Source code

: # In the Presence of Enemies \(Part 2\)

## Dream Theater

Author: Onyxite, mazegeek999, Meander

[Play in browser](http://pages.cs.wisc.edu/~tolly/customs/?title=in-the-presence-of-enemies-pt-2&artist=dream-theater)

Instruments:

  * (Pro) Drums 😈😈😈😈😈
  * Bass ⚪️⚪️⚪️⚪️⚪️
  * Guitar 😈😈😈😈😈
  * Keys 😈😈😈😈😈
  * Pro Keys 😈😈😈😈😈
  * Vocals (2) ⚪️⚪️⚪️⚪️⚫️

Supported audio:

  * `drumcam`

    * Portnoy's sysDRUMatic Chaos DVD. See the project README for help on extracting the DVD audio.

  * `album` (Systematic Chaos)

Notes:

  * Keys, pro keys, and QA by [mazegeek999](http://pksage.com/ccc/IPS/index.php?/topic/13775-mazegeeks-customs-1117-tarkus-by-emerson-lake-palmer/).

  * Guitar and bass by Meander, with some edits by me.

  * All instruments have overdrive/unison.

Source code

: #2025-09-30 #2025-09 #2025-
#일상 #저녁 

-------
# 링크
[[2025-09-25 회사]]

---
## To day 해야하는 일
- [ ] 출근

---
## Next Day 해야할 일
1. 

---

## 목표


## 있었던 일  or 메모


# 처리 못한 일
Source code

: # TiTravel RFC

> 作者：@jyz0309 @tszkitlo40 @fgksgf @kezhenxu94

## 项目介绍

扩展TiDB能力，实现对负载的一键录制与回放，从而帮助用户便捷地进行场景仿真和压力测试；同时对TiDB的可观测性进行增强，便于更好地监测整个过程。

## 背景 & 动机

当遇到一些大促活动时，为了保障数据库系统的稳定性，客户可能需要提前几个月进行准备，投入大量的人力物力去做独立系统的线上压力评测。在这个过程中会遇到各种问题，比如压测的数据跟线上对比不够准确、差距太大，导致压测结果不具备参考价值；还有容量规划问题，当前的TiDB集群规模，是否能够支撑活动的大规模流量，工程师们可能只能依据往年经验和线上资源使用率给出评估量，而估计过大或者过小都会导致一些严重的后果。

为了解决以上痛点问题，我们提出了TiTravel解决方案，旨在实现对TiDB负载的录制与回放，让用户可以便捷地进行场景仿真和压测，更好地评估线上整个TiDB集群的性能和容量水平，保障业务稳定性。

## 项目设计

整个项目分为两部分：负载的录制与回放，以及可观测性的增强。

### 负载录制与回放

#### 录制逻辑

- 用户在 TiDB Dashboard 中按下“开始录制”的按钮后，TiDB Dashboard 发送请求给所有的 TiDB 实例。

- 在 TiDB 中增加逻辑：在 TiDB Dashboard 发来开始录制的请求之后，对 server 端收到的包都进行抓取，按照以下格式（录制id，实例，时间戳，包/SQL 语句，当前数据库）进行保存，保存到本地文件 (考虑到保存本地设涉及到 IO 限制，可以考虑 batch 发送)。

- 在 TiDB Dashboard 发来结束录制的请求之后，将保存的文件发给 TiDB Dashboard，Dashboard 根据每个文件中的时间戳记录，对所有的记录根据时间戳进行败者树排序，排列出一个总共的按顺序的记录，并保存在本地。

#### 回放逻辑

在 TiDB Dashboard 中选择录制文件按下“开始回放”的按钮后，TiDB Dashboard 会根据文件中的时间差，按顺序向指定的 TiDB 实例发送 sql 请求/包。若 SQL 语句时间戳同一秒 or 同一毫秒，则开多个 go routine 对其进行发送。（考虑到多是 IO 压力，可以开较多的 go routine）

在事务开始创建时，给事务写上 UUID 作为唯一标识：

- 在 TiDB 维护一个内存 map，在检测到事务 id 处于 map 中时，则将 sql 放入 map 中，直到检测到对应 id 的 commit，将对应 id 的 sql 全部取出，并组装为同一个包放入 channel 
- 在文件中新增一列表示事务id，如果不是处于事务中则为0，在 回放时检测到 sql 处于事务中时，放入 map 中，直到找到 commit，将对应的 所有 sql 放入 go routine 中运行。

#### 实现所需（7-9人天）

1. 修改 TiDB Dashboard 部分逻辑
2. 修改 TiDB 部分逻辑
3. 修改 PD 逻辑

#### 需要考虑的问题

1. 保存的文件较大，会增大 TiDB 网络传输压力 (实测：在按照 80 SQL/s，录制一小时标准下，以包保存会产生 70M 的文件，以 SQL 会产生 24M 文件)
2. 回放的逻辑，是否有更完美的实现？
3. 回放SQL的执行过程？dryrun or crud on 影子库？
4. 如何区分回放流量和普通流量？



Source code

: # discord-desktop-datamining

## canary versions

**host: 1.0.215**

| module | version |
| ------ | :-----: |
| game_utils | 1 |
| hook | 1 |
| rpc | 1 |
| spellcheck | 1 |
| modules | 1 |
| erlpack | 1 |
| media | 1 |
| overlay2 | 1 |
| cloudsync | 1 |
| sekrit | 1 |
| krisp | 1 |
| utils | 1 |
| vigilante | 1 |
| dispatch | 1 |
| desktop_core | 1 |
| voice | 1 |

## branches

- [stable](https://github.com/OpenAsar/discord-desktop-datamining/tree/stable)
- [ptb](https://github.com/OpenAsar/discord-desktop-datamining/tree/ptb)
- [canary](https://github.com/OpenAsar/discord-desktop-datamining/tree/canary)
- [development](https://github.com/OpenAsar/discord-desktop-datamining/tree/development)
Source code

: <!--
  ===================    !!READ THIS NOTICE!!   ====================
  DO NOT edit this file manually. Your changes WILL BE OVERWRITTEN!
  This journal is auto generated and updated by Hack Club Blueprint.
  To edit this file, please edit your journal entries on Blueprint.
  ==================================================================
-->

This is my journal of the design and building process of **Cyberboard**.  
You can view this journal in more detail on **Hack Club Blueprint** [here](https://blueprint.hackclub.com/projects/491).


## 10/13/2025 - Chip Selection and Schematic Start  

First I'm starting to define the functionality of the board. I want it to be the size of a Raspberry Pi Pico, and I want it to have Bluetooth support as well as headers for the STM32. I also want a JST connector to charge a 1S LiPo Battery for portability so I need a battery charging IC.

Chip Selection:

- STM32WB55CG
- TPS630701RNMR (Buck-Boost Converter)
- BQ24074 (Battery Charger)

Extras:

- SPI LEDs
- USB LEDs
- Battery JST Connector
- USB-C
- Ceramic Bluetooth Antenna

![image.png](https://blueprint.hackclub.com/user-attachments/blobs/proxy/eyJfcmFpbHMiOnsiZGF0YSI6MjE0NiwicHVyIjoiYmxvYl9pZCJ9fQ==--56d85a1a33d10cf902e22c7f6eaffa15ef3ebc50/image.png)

***

**Required work**
Reproduce the lines starting at the line that contains "压力，可以开较多的 go routine）" and ending at the line that contains "## branches", including both of those lines.

**Exercise solution**
在 TiDB Dashboard 中选择录制文件按下“开始回放”的按钮后，TiDB Dashboard 会根据文件中的时间差，按顺序向指定的 TiDB 实例发送 sql 请求/包。若 SQL 语句时间戳同一秒 or 同一毫秒，则开多个 go routine 对其进行发送。（考虑到多是 IO 压力，可以开较多的 go routine）

在事务开始创建时，给事务写上 UUID 作为唯一标识：

- 在 TiDB 维护一个内存 map，在检测到事务 id 处于 map 中时，则将 sql 放入 map 中，直到检测到对应 id 的 commit，将对应 id 的 sql 全部取出，并组装为同一个包放入 channel 
- 在文件中新增一列表示事务id，如果不是处于事务中则为0，在 回放时检测到 sql 处于事务中时，放入 map 中，直到找到 commit，将对应的 所有 sql 放入 go routine 中运行。

#### 实现所需（7-9人天）

1. 修改 TiDB Dashboard 部分逻辑
2. 修改 TiDB 部分逻辑
3. 修改 PD 逻辑

#### 需要考虑的问题

1. 保存的文件较大，会增大 TiDB 网络传输压力 (实测：在按照 80 SQL/s，录制一小时标准下，以包保存会产生 70M 的文件，以 SQL 会产生 24M 文件)
2. 回放的逻辑，是否有更完美的实现？
3. 回放SQL的执行过程？dryrun or crud on 影子库？
4. 如何区分回放流量和普通流量？



Source code

: # discord-desktop-datamining

## canary versions

**host: 1.0.215**

| module | version |
| ------ | :-----: |
| game_utils | 1 |
| hook | 1 |
| rpc | 1 |
| spellcheck | 1 |
| modules | 1 |
| erlpack | 1 |
| media | 1 |
| overlay2 | 1 |
| cloudsync | 1 |
| sekrit | 1 |
| krisp | 1 |
| utils | 1 |
| vigilante | 1 |
| dispatch | 1 |
| desktop_core | 1 |
| voice | 1 |

## branches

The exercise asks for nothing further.